* **WRITTEN TASK**: Would you copy the lines below exactly and omit the images?

Records excerpted from a collection:

◆ ◆ ◆ ◆ ◆ ◆ ◆

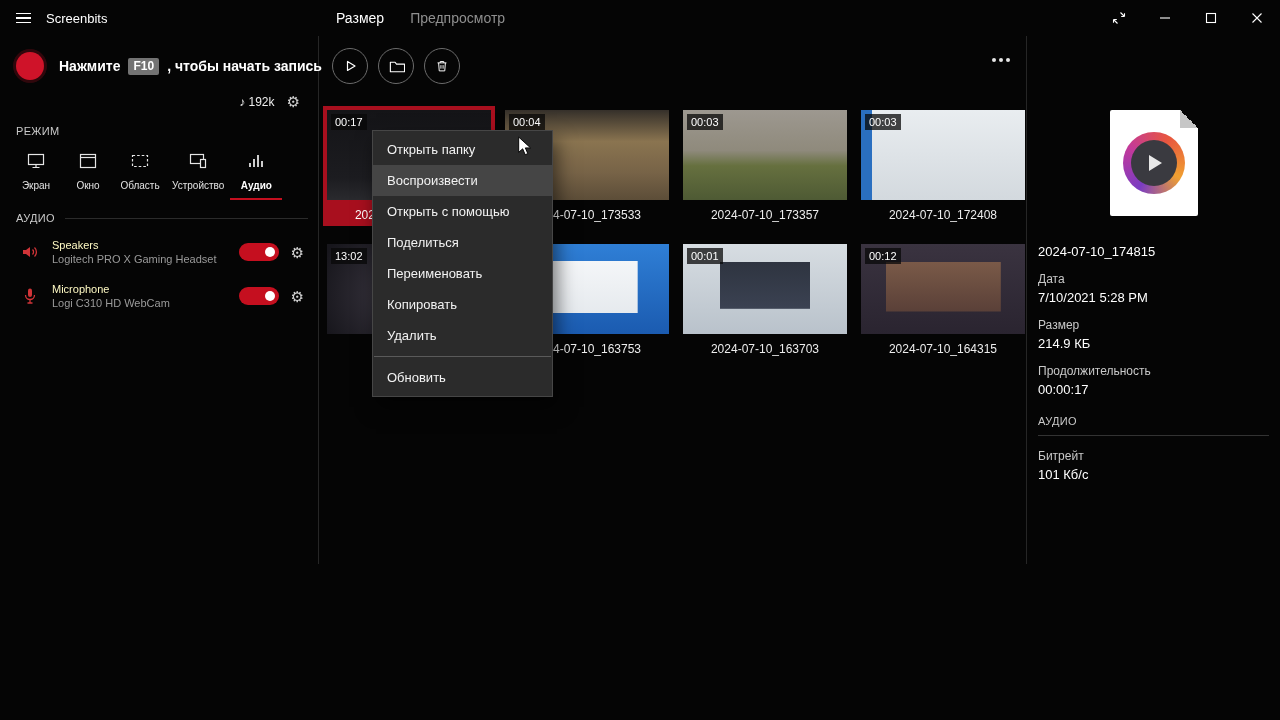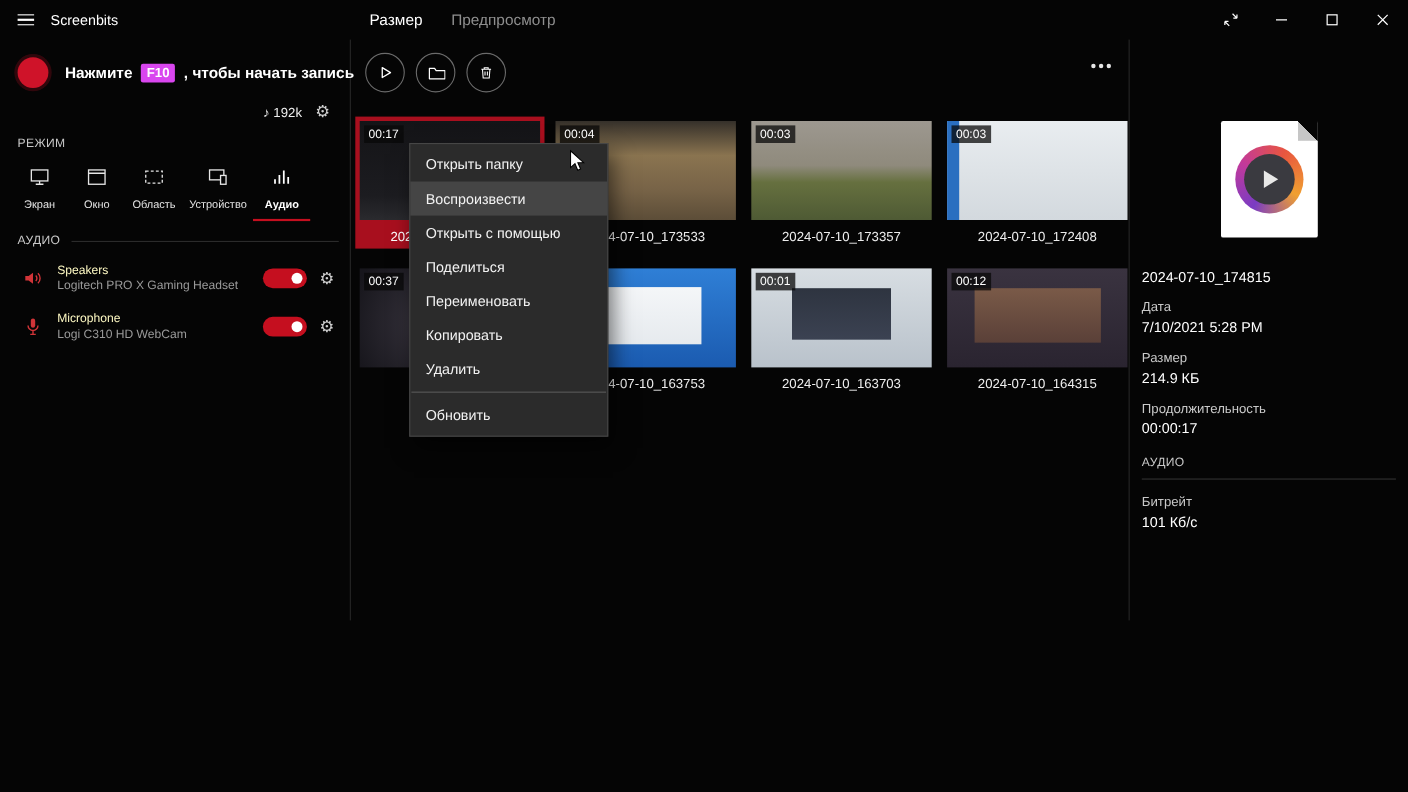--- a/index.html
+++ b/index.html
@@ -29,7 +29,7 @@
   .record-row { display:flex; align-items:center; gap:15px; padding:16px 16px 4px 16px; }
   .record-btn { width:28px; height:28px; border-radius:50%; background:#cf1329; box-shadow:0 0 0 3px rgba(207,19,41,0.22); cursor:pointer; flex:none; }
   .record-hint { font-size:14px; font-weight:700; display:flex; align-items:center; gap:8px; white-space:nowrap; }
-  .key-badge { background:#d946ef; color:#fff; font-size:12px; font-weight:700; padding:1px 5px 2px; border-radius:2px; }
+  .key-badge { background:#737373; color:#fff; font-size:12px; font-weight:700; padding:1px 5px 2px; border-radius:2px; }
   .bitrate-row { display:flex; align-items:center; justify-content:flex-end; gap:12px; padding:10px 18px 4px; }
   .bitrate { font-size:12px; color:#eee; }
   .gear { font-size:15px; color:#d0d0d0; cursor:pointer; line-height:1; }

◆ ◆ ◆ ◆ ◆ ◆ ◆

* **TASK ANSWER**:
--- a/index.html
+++ b/index.html
@@ -29,7 +29,7 @@
   .record-row { display:flex; align-items:center; gap:15px; padding:16px 16px 4px 16px; }
   .record-btn { width:28px; height:28px; border-radius:50%; background:#cf1329; box-shadow:0 0 0 3px rgba(207,19,41,0.22); cursor:pointer; flex:none; }
   .record-hint { font-size:14px; font-weight:700; display:flex; align-items:center; gap:8px; white-space:nowrap; }
-  .key-badge { background:#d946ef; color:#fff; font-size:12px; font-weight:700; padding:1px 5px 2px; border-radius:2px; }
+  .key-badge { background:#737373; color:#fff; font-size:12px; font-weight:700; padding:1px 5px 2px; border-radius:2px; }
   .bitrate-row { display:flex; align-items:center; justify-content:flex-end; gap:12px; padding:10px 18px 4px; }
   .bitrate { font-size:12px; color:#eee; }
   .gear { font-size:15px; color:#d0d0d0; cursor:pointer; line-height:1; }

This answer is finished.